Images with keypoint coordinates:
^^^^^^^^

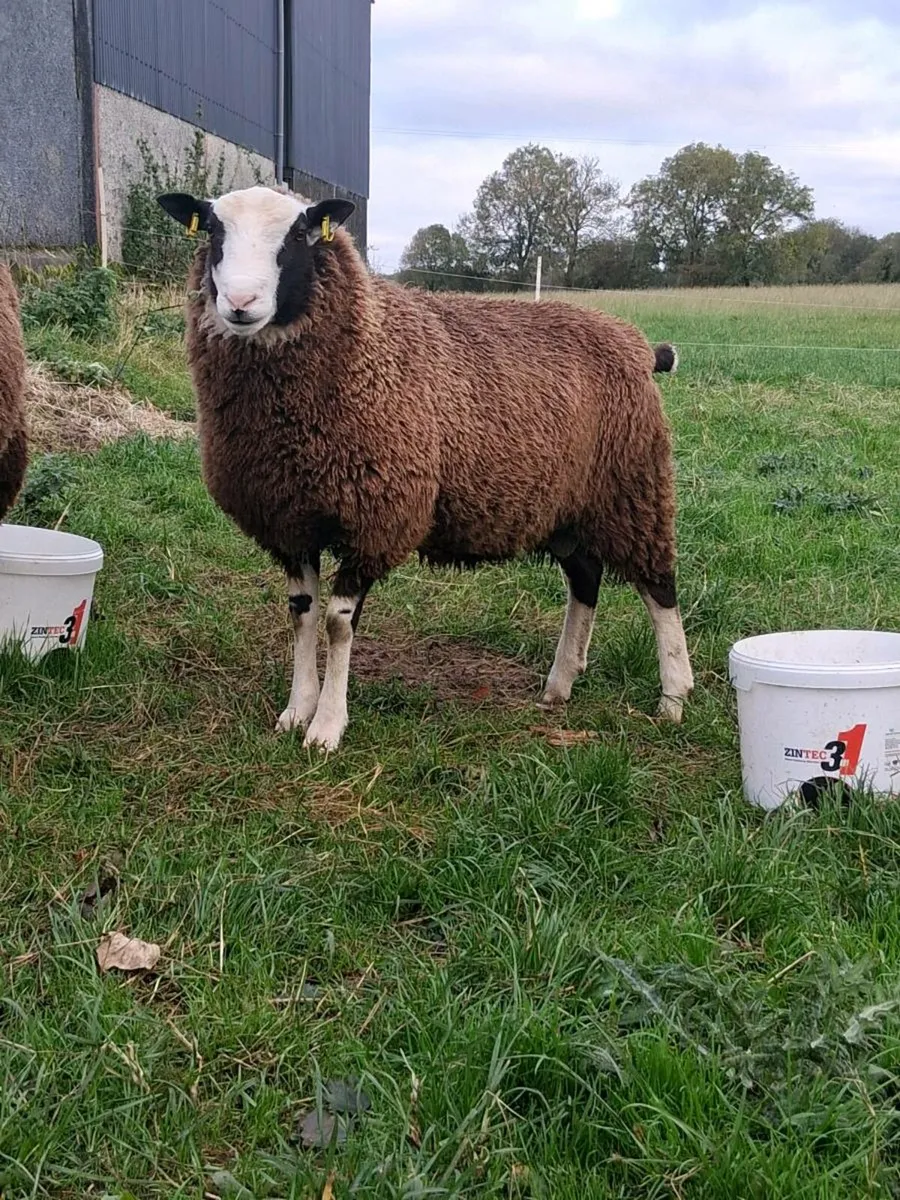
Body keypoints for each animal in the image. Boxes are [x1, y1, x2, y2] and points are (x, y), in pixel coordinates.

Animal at [157, 185, 693, 751]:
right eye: (213, 231)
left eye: (300, 235)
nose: (240, 304)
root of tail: (638, 345)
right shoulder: (289, 519)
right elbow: (301, 614)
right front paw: (296, 710)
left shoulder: (378, 515)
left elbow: (337, 624)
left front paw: (326, 728)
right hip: (567, 504)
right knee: (586, 578)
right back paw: (560, 683)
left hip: (633, 485)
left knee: (660, 586)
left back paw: (673, 697)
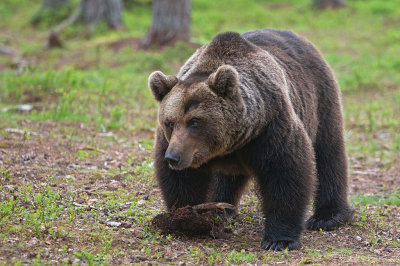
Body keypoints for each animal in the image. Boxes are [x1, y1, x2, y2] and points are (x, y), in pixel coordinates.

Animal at [147, 29, 354, 251]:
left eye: (194, 121)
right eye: (169, 122)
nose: (173, 157)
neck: (232, 142)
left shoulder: (270, 127)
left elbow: (286, 172)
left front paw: (278, 239)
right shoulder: (176, 143)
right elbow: (182, 180)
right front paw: (187, 218)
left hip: (320, 99)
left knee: (328, 154)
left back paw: (327, 216)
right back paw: (221, 210)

^^^^^^^^

» Exercise brief:
Precisely the lines from the one containing "right elbow: (301, 614)" to the end of the data above, both included, should be printed; leave the pictures out.

» Exercise solution:
right elbow: (301, 614)
right front paw: (296, 710)
left shoulder: (378, 515)
left elbow: (337, 624)
left front paw: (326, 728)
right hip: (567, 504)
right knee: (586, 578)
right back paw: (560, 683)
left hip: (633, 485)
left knee: (660, 586)
left back paw: (673, 697)
Body keypoints for each animal in the image. Boxes are [x1, y1, x2, y2] and points are (x, y), in pixel coordinates.

Animal at [147, 29, 354, 251]:
left eye: (194, 121)
right eye: (169, 122)
nose: (173, 157)
neck: (232, 142)
left shoulder: (270, 127)
left elbow: (286, 172)
left front paw: (278, 239)
right shoulder: (176, 143)
right elbow: (182, 180)
right front paw: (187, 218)
left hip: (320, 99)
left knee: (328, 154)
left back paw: (327, 216)
right back paw: (221, 210)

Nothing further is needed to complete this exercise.